Subsection three(3) of section 12 states that “a bill of the National Assembly passed pursuant to the provisions of subsection (2) of the section shall not be presented to the President for assent, and shall not be enacted, unless it is ratified by a majority of all the Houses of Assembly in the Federation.”
In plain language, the 19 state governments are asking that the same way the Child Rights Act had to be domesticated and ratified by the state assemblies, so should the EFCC and other Acts be subjected to the scrutiny and ratification of a majority of the Sate Assemblies. In 2003, Nigeria adopted the Child Rights Act to domesticate the UN Convention on the Rights of the Child. Although the law was passed by the National Assembly it could not transit to an enforceable law until State Assemblies also codified and adopted it. No fewer than 24 states have domesticated the law.
According to 19 state governments, the provision of the Constitution necessitated the majority of the states’ Houses of Assembly agreeing to bringing the convention in before passing the EFCC Act and others. This, they say, was never done.
This is the argument of the 19 state governments in the EFCC and others suit. They argued that their ground had been corroborated by the Supreme Court in the aforementioned case, which is, that the EFCC law, as enacted, could not be applied to states that never approved of it, in accordance with the provisions of the Nigerian constitution. They argued that any institution formed on the basis of a law that is a product of Constitutional infraction should be regarded as an illegal institution.
At the resumed hearing on Tuesday, Imo, Bauchi and Osun states joined the suit as co-plaintiffs while Anambra, Ebonyi and Adamawa states announced their decisions to withdraw their suits. There had been inferences that more states are being lobbied to withdraw from the suit to whittle down the obvious momentum the plaintiffs (States) have gathered.

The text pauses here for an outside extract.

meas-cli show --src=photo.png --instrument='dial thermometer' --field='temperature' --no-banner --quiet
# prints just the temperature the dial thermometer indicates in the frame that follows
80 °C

But lobby or no lobby, the 19 states should be commended for testing our laws. It is their legitimate right to seek legal interpretation of any law, whether an Act of Parliament or the Constitution. Lobbyists should steer clear of the plaintiffs, the Justices and any other party in this suit. Let justice be done, not judgment.

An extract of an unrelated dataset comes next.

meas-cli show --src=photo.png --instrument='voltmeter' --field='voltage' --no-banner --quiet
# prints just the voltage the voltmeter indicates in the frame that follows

At the last hearing, the states in the suit are: Kogi, Kebbi, Katsina, Sokoto, Jigawa, Enugu, Oyo, Benue, Plateau, Cross River, Ondo, Niger, Edo, Bauchi, Imo, Osun, Nasarawa, and Taraba. The governments of these states are not all members of one political party. They cut across party interests, geopolitical interests and personal interests. Their intendment is eloquently captured by Mohammed Abdulwahab, SAN, who appeared for one of the plaintiffs. He told Justice Uwani Abba-Aji and the panel of Supreme Court Justices that “we are also challenging the foundation of those laws that created NFIU, EFCC, etc. in order not to create a constitutional crisis.”
The key issue is to avert “constitutional crisis.” No aspect of the Constitution should be breached or abused on the altar of political correctness. Nigeria’s democracy is still young and too fragile to be subjected to any form of constitutional abuse. In the course of making laws and advancing good governance, the sanctity of the constitution, our grundnorm (the fons et origo), the source of every other law and authority in Nigeria’s collective legal system, must be protected. Preserving the authority of the constitution far outweighs political correctness in any democracy.